Küresel ısınmanın bilimsel olarak iyice anlaşılmış olduğu 1990 yılından bu yana küresel karbon salınımı %50 arttı! İlk iklim zirvesinin olduğu 1995 yılından -ve onu takip eden yıllık 25 zirveden sonra- iklim acil durumu o gün olduğundan korkunç derecede felaket durumda: Eriyen buzullar ve yükselen deniz seviyeleri, korkunç seller ve orman yangınları, daha fazla ekstrem hava olayı, kuraklığa bağlı mahsul kıtlığı, biyoçeşitliliğin geri döndürülemez kaybı ve on milyonlarca “iklim mültecisinin” kitlesel olarak yerlerinden edilmesi.
Bu felaket gidişatın altında yatan bir neden var. Bu zirvelerde bir araya gelen zengin devletler sahte sofu beyanlarını belirtirken aslında kapitalist-emperyalist yönetici sınıfların çıkarlarını temsil ediyor ve koruyorlar. Bu devletler; kalbi, kar ve daha fazla kar edebilmek adına rekabet itkisi için atan kapitalist-emperyalist sistemin zorunluluklarına cevap veriyorlar ve onu cisimleştiriyorlar. Ekolojiye savaş açmış ve onu acımasızca yağmalayan bu sistemdir. İnsan uygarlığını ve hayatın kendisini tehlikeye atarak bizleri uçurumun kenarına sürükleyen bu sistemdir. Sosyalist devrimle tamamen dönüştürülmesi gereken de bu sistemdir.
İklim Saati İşliyor Ancak ‘’Pratik’’ Reform Arayışı Tehlikeli Bir İllüzyondan İbaret
Evet, iklim acil durum saati gerçekten de işliyor. Pek çok adanmış iklim aktivisti ve bilim insanının işaret ettiği gibi: ısınmanın her bir seviyesi artık fark ediyor, her geçen yıl fark ediyor… şimdi ne yaptığımız ve yapmadığımız fark ediyor. Peki bu anlayış ile çıkacağımız yer neresidir? Pek çok dürüst zihniyetli insan mevcut vaziyetin devrimi “beklemek” için fazla acil olduğunu iddia ediyor ve hemen şimdi harekete geçmemiz gerektiğini söylüyorlar.

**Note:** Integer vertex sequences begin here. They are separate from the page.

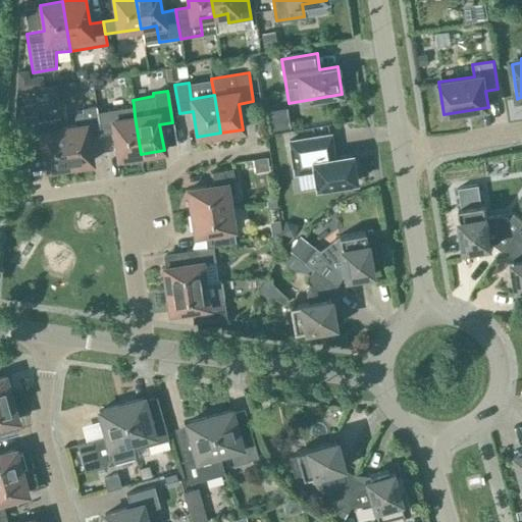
[(134,105),(97,111),(98,121),(100,134),(114,132),(118,157),(141,154),(135,116),(134,105)]
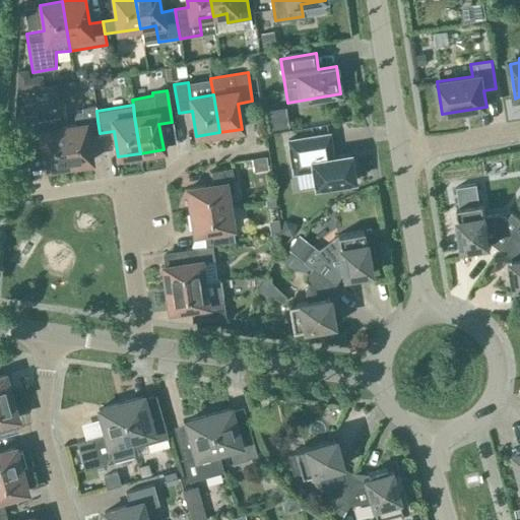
[(76,125),(62,127),(68,165),(90,161),(86,135),(100,133),(98,121),(95,106),(81,108),(82,111),(76,112),(74,115),(76,125)]
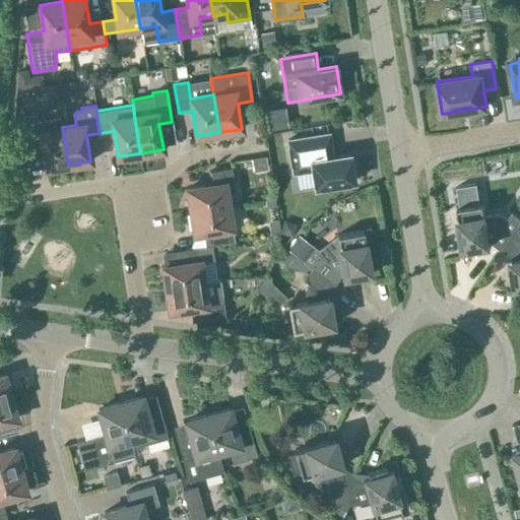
[(272,132),(290,127),(286,111),(267,115),(272,132)]
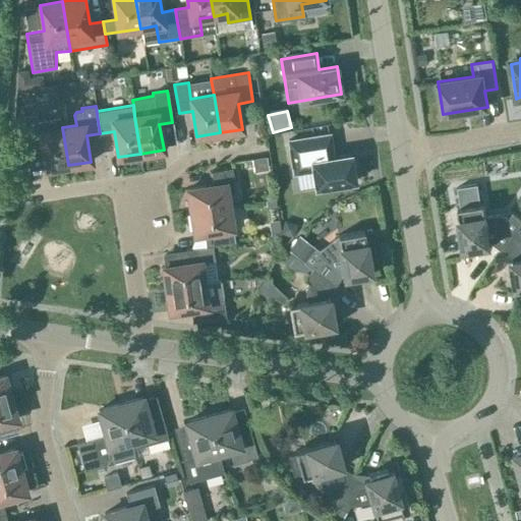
[(38,114),(23,117),(29,146),(42,142),(46,169),(68,165),(62,127),(61,118),(39,122),(38,114)]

Evet, gerçekten de HEMEN ŞİMDİ harekete geçmemiz gerekiyor. Ancak soru bu sistemin sınırları içerisinde mi yoksa ondan kurtulmak için bir doğrultuda mı hareket edeceğimizdir! Bir şekilde bu sistemin mantıklı olmasını bekleyebilir miyiz? Gittikçe hızlanan iklim krizi bu soruya bir kanıt oluşturuyor. Hadi çevre hareketinin bir kısmının iklim kriziyle başa çıkmak için ‘’pratik’’ ve ‘’acil’’ bir adım olarak 2008 yılında Barack Obama’nın seçilmesinde rol oynarkenki argümanlarını bir hatırlayalım. Bu seçimin ve devamındaki sürecin hasadı “hidrolik kırılma” ve Amerika’nın dünyanın en büyük petrol ve doğalgaz üreticisi olması olmuştur. Bunu ise iklim krizini reddeden Trump/Pence rejimi izlemiştir. Tekrar etmek gerekirse, defalarca ve bilimsel olarak gösterdiğimiz üzere insanlığın yüzleştiği bu varoluşsal seviyedeki krizin temeli bu sistemdir.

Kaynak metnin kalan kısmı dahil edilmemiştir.